Alexander Likhotal, Green Cross International president, says “the Fukushima catastrophe illustrated just how dangerous and costly nuclear power is. While the horrible 1986 Chernobyl disaster was dismissed by some nuclear power advocates as an example of old, obsolete Soviet technology, Fukushima's emergency showed even more modern plants, with protective containment, can suffer critical meltdowns, causing enormous damage to public health and the environment.”

“Green Cross urges all countries now to establish much stricter and enforceable international standards for both safety and security, to be monitored by an international body such as the International Atomic Energy Agency (IAEA), and to move away from nuclear power towards solar, geothermal, hydro, wind, and other less costly and safer, sustainable energy generating technologies,” Mr Likhotal says.

Dr. Paul Walker, head of the Green Cross Environmental Security and Sustainability (ESS) Programme, adds that “Japan has now shut down 53 of 55 commercial nuclear power plants in the country, clearly indicating the growing public concern over the dangers of nuclear power. Although the risk of such historic catastrophes may seem low, the level of damage, as we've seen in both Chernobyl and Fukushima, is just unacceptable and unaffordable for any country.”

To mark next month's 26th anniversary of the Chernobyl nuclear plant meltdown, Green Cross will lead a delegation of lawmakers from Switzerland and several other countries to the affected site to inspect the organization's social and health activities in communities still affected by the fallout.

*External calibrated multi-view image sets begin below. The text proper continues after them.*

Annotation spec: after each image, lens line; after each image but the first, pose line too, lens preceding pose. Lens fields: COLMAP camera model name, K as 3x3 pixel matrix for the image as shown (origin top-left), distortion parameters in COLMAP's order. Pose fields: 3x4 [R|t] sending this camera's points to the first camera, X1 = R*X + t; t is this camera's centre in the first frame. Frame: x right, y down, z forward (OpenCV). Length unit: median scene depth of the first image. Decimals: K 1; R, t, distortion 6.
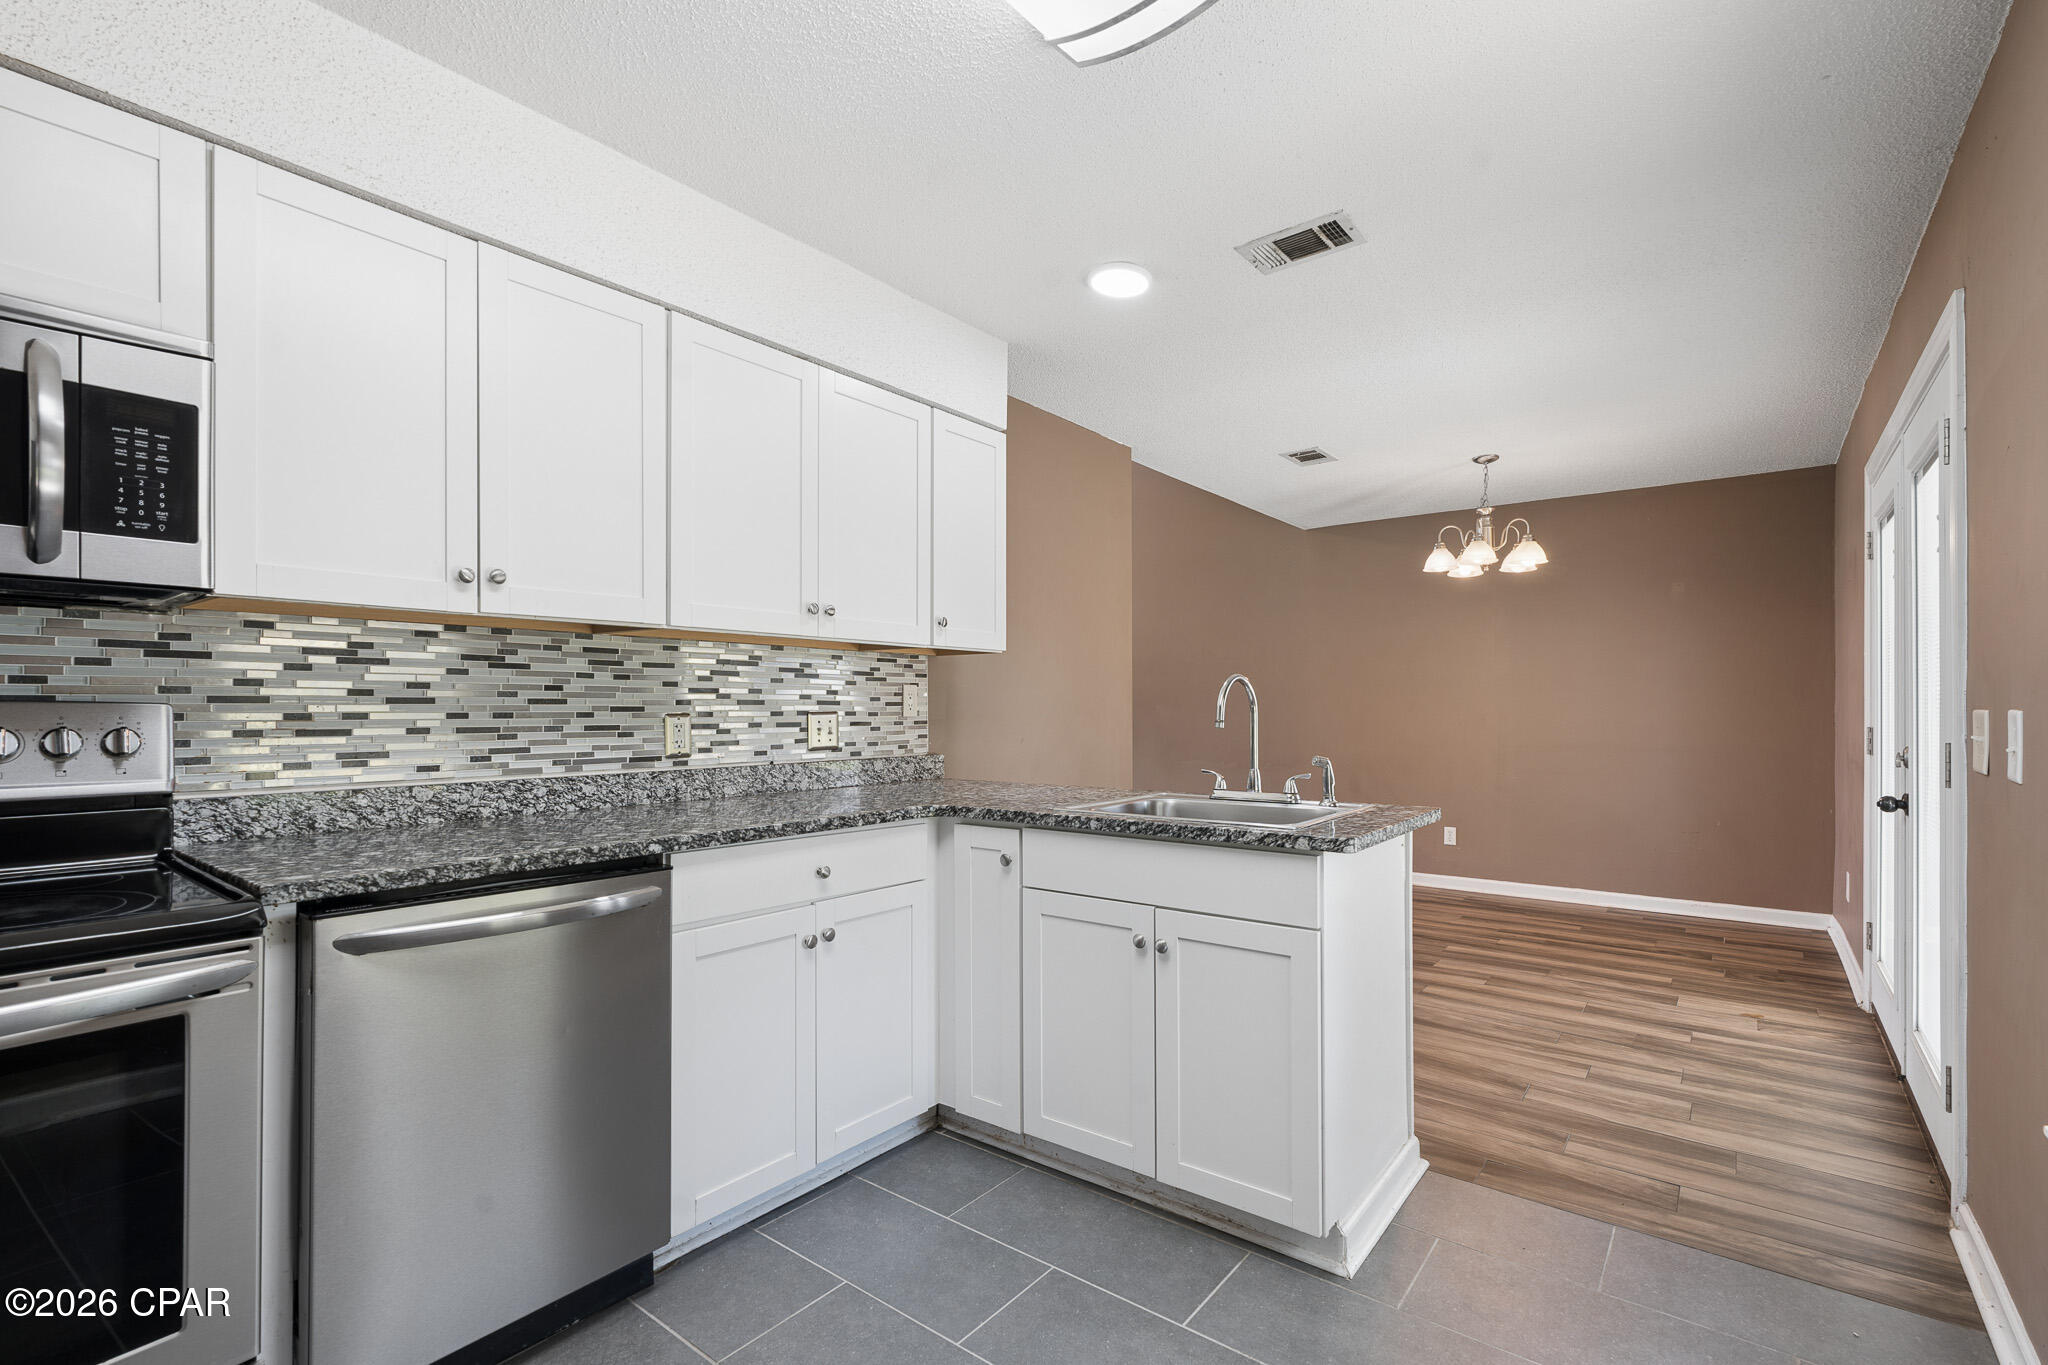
lens RADIAL K [[940.1, 0, 1015.4], [0, 940.1, 700.5], [0, 0, 1]] dist [0.013510, 0.000137]
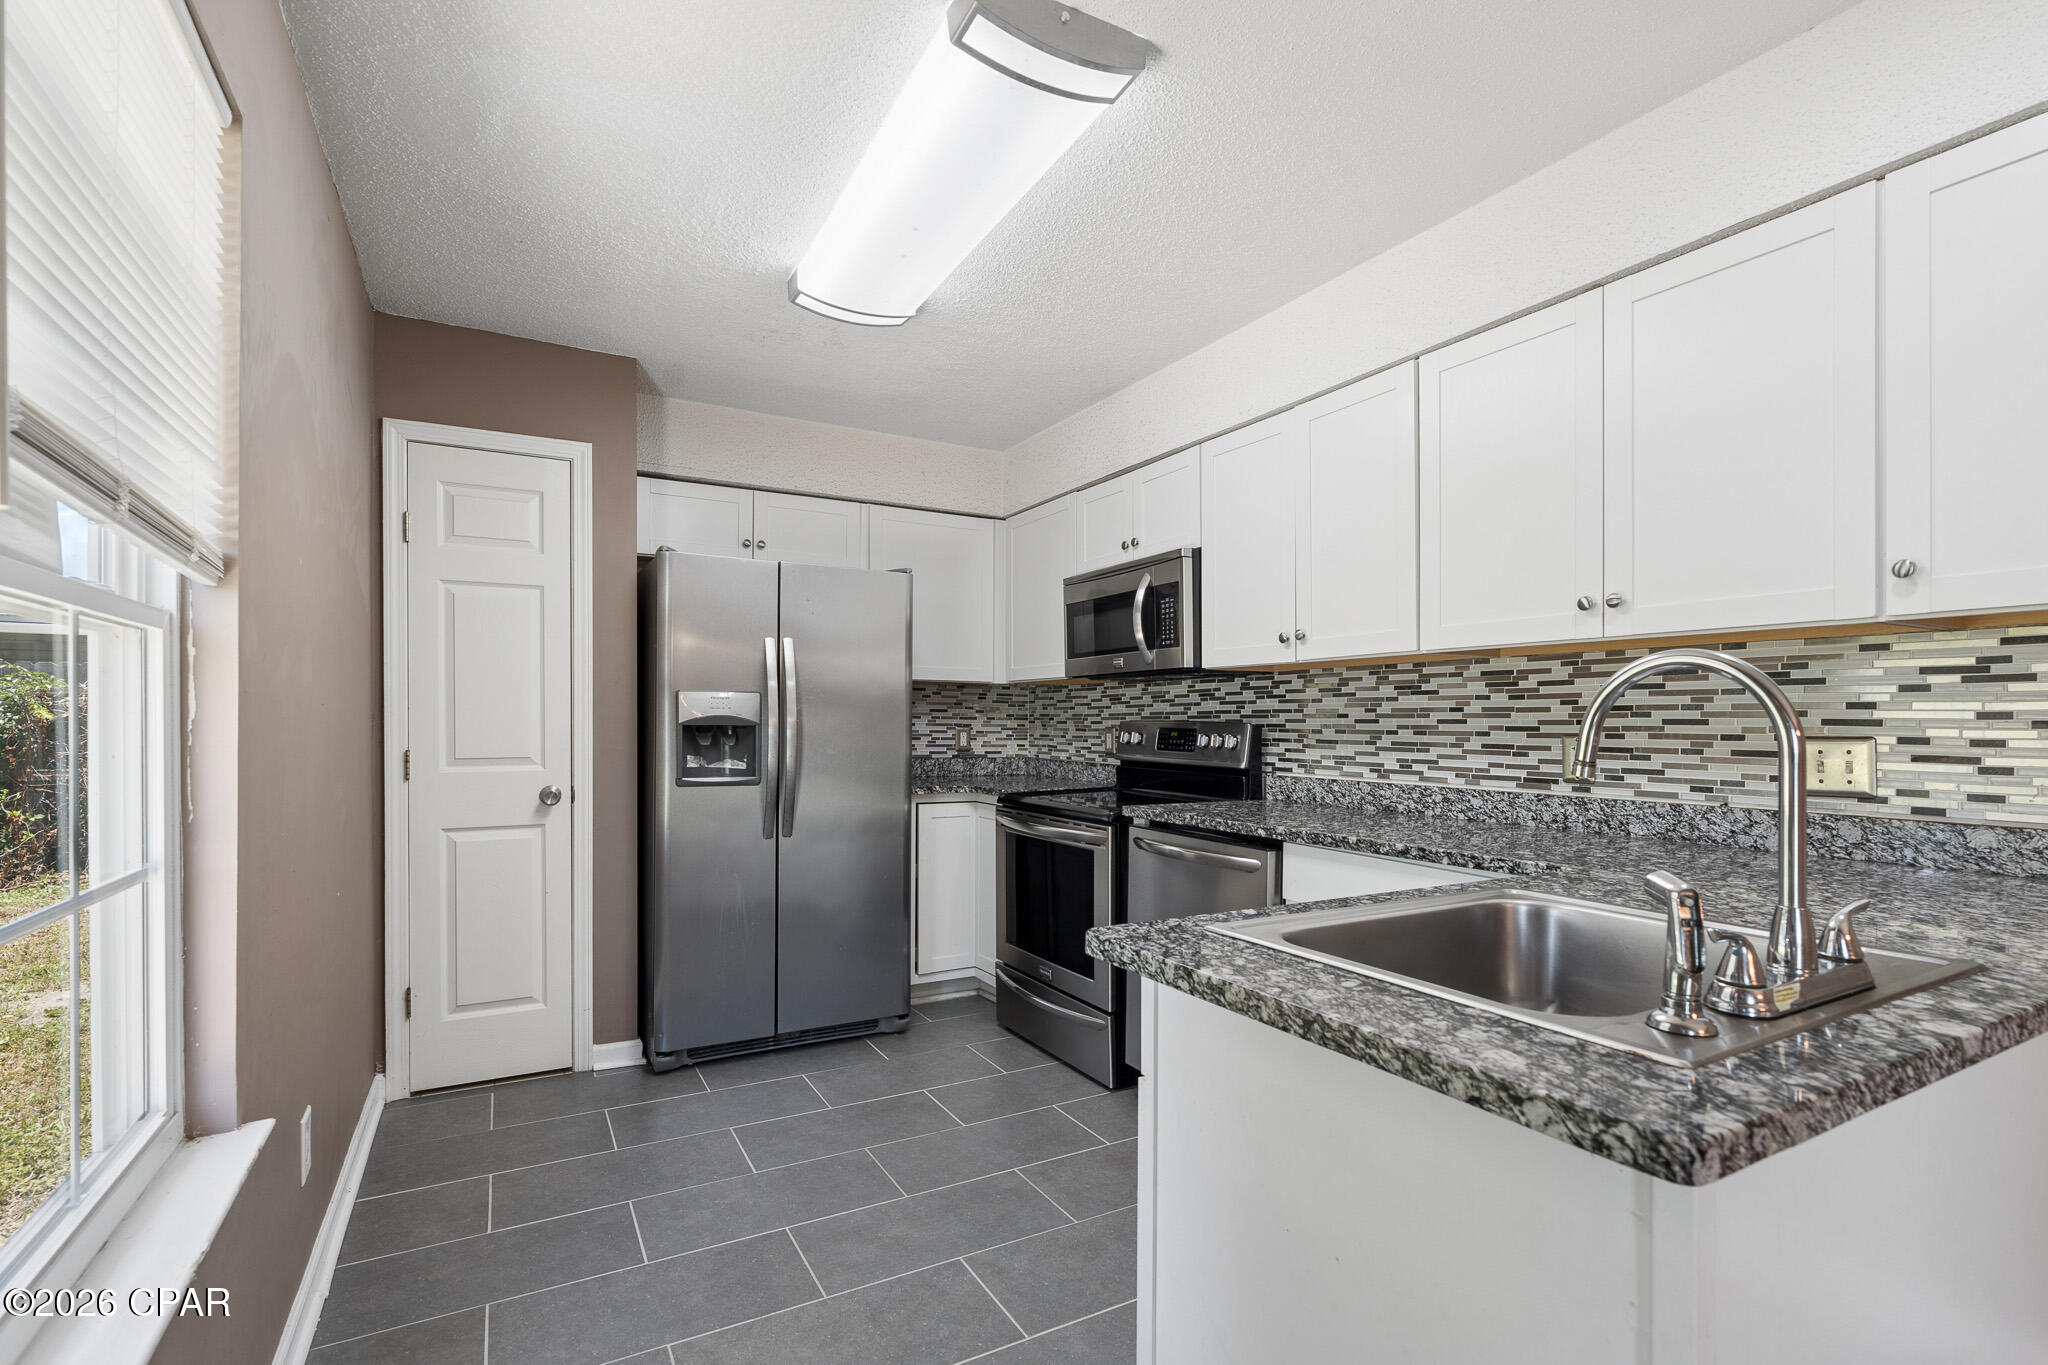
lens RADIAL K [[919.9, 0, 1021.9], [0, 919.9, 725.3], [0, 0, 1]] dist [-0.018603, -0.000031]
pose [[-0.385586, -0.002081, -0.922669, 0.696540], [-0.001635, 0.999997, -0.001572, 0.007697], [0.922670, 0.000902, -0.385589, 0.890239]]
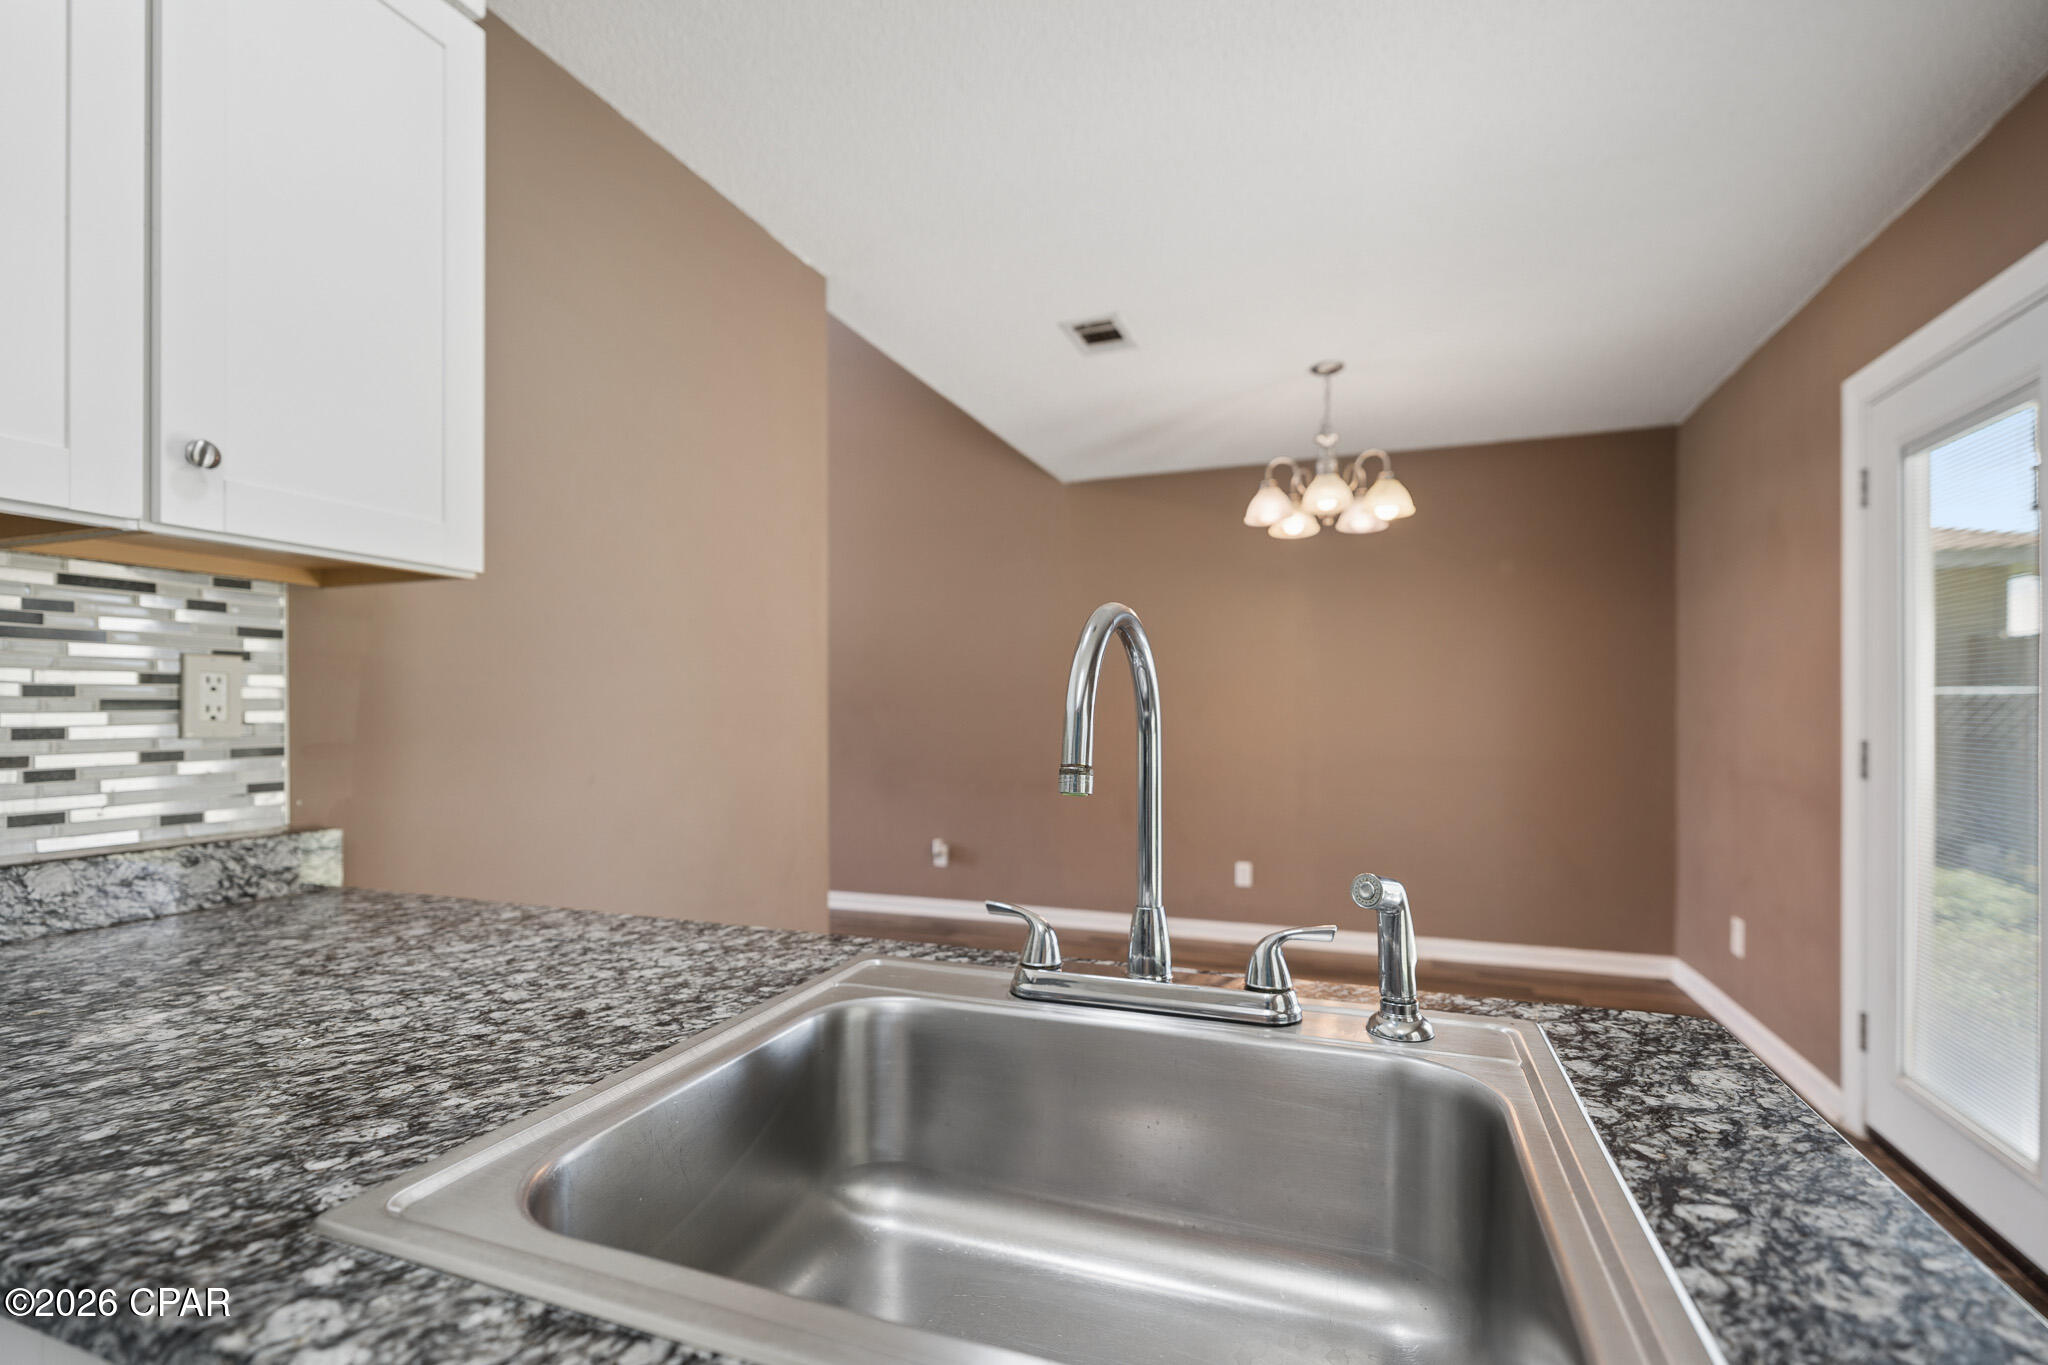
lens RADIAL K [[925.0, 0, 1022.7], [0, 925.0, 709.5], [0, 0, 1]] dist [-0.000233, 0.000101]
pose [[0.954504, -0.000936, 0.298196, 0.121264], [-0.000088, 0.999994, 0.003420, 0.005697], [-0.298198, -0.003291, 0.954498, 0.732182]]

Green Cross International, founded by Mikhail Gorbachev in 1993 to foster a global value shift towards a sustainable and secure future, marks this first anniversary with a call for improved international safety and security standards for all nuclear power plants globally, and for a commitment by all governments and civil society for further development and deployment of sustainable, safe, and renewable energy, and higher energy efficiency standards.